Increase Your Following Distance
The National Highway Traffic Safety Administration (NHTSA) notes that it takes longer than 4 seconds to come to a complete stop while driving 55mph on a dry road, and even longer to stop in wintery conditions. Since that translates into needing 600 feet or more to completely stop on ice, it’s highly recommended to increase your following time by one second while driving on icy or slippery roads.
Slow Down On Wet and Icy Roads
This one might sound obvious, but that doesn’t stop motorists from speeding. The amount you slow down depends on the road conditions. The Federal Motor Carrier Safety Administration (FMCSA) advises drivers to reduce speeds by 1/3 while driving on wet roads, and for snowy and icy roads, to cut your speed in half (or more).
Avoid Using Cruise Control on Ice
Cruise control is best used for long stretches of flat roads with dry conditions. The Automobile Club (AAA) notes the following:
“On wet roads, cruise control set at too fast a speed could cause the vehicle to hydroplane when it encounters standing water. On very low-traction surfaces such as ice and snow, cruise control operation can result in a skid or spin.”
Avoid using cruise control on slippery road conditions like rain, snow and ice.
Use the Engine Braking Method for Reducing Speed
Reducing speed is certainly the top-recommended driving practice to avoid sliding on ice. Gentle tapping of the brakes is advised over sudden sharp braking which often spells disaster. The National Motorists Association recommends downshifting on slick downhill grades. Sometimes known as the engine braking method, this slows down your vehicle without any use of the brakes, which may be prone to overheating in these conditions.
Safe Driving On Black Ice
“Black ice” refers to ice on the road that is completely transparent. It’s particularly dangerous because drivers are looking at what appears to be regular pavement, but are instead greeted with perilously slick surfaces. Black ice typically forms at night or in early morning and in areas without much sun exposure like bridges, overpasses, tunnels, tree-lined routes. It’s known to even creep up in driveways and sidewalk areas. Always remain aware of the possibility of black ice dangers.

****************************************

● REQUIRED ACTIONS:
**a.** Output the winter driving text in full, word for word.
**b.** Return the entries word for word, beginning at their very first line and stopping after the line that contains "بانک کتاب پر". Include both of those lines and nothing else.
The winter driving text and the entries that follow it are unrelated to each other.

****************************************

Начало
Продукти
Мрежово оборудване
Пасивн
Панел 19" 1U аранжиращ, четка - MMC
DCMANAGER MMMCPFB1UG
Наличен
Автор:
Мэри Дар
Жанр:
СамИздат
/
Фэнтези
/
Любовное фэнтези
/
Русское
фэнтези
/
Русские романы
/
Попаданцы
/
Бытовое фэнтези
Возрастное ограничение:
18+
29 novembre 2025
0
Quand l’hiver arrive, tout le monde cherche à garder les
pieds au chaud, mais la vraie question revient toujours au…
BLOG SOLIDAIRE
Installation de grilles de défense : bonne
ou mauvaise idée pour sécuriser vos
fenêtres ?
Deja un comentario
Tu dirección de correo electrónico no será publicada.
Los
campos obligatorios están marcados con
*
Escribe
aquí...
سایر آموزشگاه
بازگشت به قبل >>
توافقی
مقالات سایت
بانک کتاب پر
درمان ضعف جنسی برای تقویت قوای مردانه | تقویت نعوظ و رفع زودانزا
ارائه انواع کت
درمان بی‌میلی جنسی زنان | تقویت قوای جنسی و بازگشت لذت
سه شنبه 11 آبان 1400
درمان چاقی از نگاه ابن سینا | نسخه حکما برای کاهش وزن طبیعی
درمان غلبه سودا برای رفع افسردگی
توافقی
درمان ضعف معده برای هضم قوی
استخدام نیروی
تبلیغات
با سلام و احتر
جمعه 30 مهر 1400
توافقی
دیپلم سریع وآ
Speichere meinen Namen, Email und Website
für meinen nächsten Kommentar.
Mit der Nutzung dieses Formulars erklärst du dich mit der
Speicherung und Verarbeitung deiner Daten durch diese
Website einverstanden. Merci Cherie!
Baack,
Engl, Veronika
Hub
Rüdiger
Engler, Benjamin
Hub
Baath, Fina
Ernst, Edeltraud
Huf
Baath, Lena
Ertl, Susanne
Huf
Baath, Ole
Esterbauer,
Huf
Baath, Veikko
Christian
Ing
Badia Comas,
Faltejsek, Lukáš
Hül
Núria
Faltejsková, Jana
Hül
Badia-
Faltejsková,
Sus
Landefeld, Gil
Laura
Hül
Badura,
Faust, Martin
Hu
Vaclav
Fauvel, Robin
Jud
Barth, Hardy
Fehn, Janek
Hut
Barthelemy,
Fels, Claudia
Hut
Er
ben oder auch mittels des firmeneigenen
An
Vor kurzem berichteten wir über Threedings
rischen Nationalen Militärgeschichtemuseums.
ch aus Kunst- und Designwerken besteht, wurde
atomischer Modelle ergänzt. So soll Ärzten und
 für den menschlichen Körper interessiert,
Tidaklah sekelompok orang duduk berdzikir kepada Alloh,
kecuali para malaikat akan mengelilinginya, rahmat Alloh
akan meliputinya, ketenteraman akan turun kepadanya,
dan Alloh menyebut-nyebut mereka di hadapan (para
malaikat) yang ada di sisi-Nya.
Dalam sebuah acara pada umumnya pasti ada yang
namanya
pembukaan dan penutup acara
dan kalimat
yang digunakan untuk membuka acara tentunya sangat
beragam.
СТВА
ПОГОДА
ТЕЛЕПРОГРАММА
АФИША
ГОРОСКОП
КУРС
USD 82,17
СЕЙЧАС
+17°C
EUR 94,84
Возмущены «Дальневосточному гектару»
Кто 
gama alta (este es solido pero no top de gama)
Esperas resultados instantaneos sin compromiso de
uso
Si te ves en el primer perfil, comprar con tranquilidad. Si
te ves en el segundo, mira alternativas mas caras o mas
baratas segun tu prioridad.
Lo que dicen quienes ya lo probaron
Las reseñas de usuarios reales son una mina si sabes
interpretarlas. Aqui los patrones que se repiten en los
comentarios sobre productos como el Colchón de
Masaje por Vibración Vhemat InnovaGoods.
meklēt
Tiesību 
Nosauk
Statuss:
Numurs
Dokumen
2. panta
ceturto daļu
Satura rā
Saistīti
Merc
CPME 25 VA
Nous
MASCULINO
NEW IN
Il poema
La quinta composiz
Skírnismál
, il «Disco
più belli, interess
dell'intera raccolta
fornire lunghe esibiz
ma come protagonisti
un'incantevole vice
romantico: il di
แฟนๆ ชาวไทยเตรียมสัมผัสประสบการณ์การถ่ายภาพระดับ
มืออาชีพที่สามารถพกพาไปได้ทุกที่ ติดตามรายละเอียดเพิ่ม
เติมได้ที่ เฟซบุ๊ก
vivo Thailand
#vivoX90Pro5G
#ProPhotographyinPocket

****************************************

● TASK-BY-TASK OUTPUTS:
**a.**
Increase Your Following Distance
The National Highway Traffic Safety Administration (NHTSA) notes that it takes longer than 4 seconds to come to a complete stop while driving 55mph on a dry road, and even longer to stop in wintery conditions. Since that translates into needing 600 feet or more to completely stop on ice, it’s highly recommended to increase your following time by one second while driving on icy or slippery roads.
Slow Down On Wet and Icy Roads
This one might sound obvious, but that doesn’t stop motorists from speeding. The amount you slow down depends on the road conditions. The Federal Motor Carrier Safety Administration (FMCSA) advises drivers to reduce speeds by 1/3 while driving on wet roads, and for snowy and icy roads, to cut your speed in half (or more).
Avoid Using Cruise Control on Ice
Cruise control is best used for long stretches of flat roads with dry conditions. The Automobile Club (AAA) notes the following:
“On wet roads, cruise control set at too fast a speed could cause the vehicle to hydroplane when it encounters standing water. On very low-traction surfaces such as ice and snow, cruise control operation can result in a skid or spin.”
Avoid using cruise control on slippery road conditions like rain, snow and ice.
Use the Engine Braking Method for Reducing Speed
Reducing speed is certainly the top-recommended driving practice to avoid sliding on ice. Gentle tapping of the brakes is advised over sudden sharp braking which often spells disaster. The National Motorists Association recommends downshifting on slick downhill grades. Sometimes known as the engine braking method, this slows down your vehicle without any use of the brakes, which may be prone to overheating in these conditions.
Safe Driving On Black Ice
“Black ice” refers to ice on the road that is completely transparent. It’s particularly dangerous because drivers are looking at what appears to be regular pavement, but are instead greeted with perilously slick surfaces. Black ice typically forms at night or in early morning and in areas without much sun exposure like bridges, overpasses, tunnels, tree-lined routes. It’s known to even creep up in driveways and sidewalk areas. Always remain aware of the possibility of black ice dangers.

**b.**
Начало
Продукти
Мрежово оборудване
Пасивн
Панел 19" 1U аранжиращ, четка - MMC
DCMANAGER MMMCPFB1UG
Наличен
Автор:
Мэри Дар
Жанр:
СамИздат
/
Фэнтези
/
Любовное фэнтези
/
Русское
фэнтези
/
Русские романы
/
Попаданцы
/
Бытовое фэнтези
Возрастное ограничение:
18+
29 novembre 2025
0
Quand l’hiver arrive, tout le monde cherche à garder les
pieds au chaud, mais la vraie question revient toujours au…
BLOG SOLIDAIRE
Installation de grilles de défense : bonne
ou mauvaise idée pour sécuriser vos
fenêtres ?
Deja un comentario
Tu dirección de correo electrónico no será publicada.
Los
campos obligatorios están marcados con
*
Escribe
aquí...
سایر آموزشگاه
بازگشت به قبل >>
توافقی
مقالات سایت
بانک کتاب پر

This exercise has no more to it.